To take another example, Mourning's male players universally vie for the desire of Mother. The Civil War, generally remembered as a war between brothers, comes to symbolize this struggle. The men's rivalries are murderously infantile, operating according to a jealous logic of "either you go or I go." Because in these rivalries the other appears as that which stands in the self's rightful place within the Oedipal triangle, the rivals appear as doubles of each other as well. Orin's nightmare of his murders in the fog allegorizes this struggle, Orin repeatedly killing the same man, himself, and his father. This compulsive series of murders demonstrates the impossibility of the lover ever acceding to his "rightful place" within the Oedipal triangle—Mother will always want another, producing yet another rival.

The Law of the Father

In the Oedipal myth, what tears the son away from his incestuous embrace with the mother is the imposition of the father's law. Mourning's principal father, Ezra, serves as figure for this paternal law, though more in his symbolic form than in his own person. Ezra's symbolic form includes his name, the portrait in which he wears his judge's robes, and his ventriloquist voice. Indeed, his symbolic form almost usurps his person. Note how Ezra, in fearing that he has become numb to himself, muses that he has become the statue of a great man, a monument in the town square.

Ezra's death makes the importance of his symbolic function even more apparent. With the death of his person, he exercises the law with all the more force, haunting the living in his various symbolic forms. Thus, for example, Christine will cringe before his portrait, Lavinia will invoke his voice and name to command Orin to attention.

Motifs

The Blessed Islands

The fantasy of the Blessed Island recurs among the major players as the lost Mother-Son dyad disrupted by the Oedipal drama. It, rather than any of their deaths, is the trilogy's principal object of mourning.
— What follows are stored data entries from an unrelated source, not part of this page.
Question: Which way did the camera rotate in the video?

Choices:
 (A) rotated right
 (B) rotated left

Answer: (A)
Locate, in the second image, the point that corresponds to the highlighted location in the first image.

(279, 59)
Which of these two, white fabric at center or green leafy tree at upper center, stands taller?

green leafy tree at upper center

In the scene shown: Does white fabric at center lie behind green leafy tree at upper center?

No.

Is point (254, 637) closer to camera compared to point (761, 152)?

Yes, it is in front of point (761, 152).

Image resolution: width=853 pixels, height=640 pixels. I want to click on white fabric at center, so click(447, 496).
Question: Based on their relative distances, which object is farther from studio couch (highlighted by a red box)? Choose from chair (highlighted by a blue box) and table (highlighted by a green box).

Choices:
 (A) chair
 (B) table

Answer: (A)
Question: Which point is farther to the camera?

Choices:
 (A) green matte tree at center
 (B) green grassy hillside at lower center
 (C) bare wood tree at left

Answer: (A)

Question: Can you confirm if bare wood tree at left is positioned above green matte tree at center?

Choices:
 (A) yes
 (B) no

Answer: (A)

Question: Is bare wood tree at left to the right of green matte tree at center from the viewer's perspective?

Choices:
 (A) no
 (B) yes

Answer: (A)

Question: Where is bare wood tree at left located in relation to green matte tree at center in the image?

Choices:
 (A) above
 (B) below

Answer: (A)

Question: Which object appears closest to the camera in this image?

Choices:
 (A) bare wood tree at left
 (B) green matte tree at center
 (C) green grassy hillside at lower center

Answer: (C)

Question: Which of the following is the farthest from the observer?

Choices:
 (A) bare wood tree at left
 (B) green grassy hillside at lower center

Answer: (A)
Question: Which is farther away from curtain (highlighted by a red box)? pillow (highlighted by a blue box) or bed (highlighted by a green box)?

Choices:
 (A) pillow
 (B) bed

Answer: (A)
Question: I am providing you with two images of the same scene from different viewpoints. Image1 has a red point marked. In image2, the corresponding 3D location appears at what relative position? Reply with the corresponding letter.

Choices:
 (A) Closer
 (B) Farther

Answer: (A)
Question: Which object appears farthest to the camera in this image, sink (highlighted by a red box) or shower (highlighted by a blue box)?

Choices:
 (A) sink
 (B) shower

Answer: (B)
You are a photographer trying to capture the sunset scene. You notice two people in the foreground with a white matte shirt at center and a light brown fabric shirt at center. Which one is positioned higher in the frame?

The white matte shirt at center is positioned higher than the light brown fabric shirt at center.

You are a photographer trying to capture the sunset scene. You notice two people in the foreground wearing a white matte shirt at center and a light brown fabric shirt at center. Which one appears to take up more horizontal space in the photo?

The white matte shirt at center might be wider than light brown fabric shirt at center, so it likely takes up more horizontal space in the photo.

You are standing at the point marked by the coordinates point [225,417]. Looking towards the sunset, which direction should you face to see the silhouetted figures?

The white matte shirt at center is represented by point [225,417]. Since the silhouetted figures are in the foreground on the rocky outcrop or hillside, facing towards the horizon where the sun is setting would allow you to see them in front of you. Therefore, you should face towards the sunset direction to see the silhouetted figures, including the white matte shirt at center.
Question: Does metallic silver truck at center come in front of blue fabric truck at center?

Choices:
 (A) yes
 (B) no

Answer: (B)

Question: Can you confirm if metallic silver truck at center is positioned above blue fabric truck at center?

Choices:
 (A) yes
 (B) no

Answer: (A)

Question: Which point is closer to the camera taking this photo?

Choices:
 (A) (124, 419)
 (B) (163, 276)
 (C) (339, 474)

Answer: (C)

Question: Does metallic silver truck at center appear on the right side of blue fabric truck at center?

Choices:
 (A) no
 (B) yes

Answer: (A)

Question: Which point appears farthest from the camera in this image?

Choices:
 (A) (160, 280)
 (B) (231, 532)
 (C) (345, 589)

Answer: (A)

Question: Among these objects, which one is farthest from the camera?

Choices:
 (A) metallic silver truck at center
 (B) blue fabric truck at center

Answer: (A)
Orin offers the most extensive vision of the Blessed Island to Christine in Act II of "The Hunted." A sanctuary from the war, the Island is a warm, peaceful, and secure paradise composed of the mother's body. Thus Orin can imagine himself with Christine without her being there. In terms of the trilogy's sexual drama, the Blessed Island is the realm of the pre-Oedipal, the time of plentitude and wholeness shared by mother and child. However, Orin goes to war to do his duty as a Mannon.

The Natives

The Blessed Islands are also populated, in the players' imaginations, by natives, which entwine their fantasies of sex with those of race. Generally the native appears through two divergent images: the sexual innocent and the sexually depraved. Thus, for example, Lavinia will recall the islands as the home of timeless children, dancing naked on the beach and loving without sin. This island is the perfect home for a prelapsarian love affair. For Orin, however, the natives display an almost bestial sexual prowess, stripping his sister with their lascivious gazes. The native assumes these proportions when imagined as rivals, the prowess and pleasure they would ostensibly provide the lover becoming objects of envy.

Symbols

Though Mourning is rife with symbolism, the symbol that dominates the playing space is certainly the Mannon house. The house is built in the style of a Greek temple, with white columned portico covering its gray walls. As Christine complaints in Act I of "Homecoming," the house is the Mannons' "whited sepulcher." It functions not only as crypt to the family's dead but also to its secrets. Its founder, Abe Mannon, designs it as a monument of repression, building it to cover over the disgrace that sets this revenge cycle in motion. What symbolizes this repression in turn is the house's distinguishing feature, the "incongruous white mask" of a portico hiding its ugliness. This mask doubles those of its residents, evoking the "life-like masks" the Mannons wear as their faces.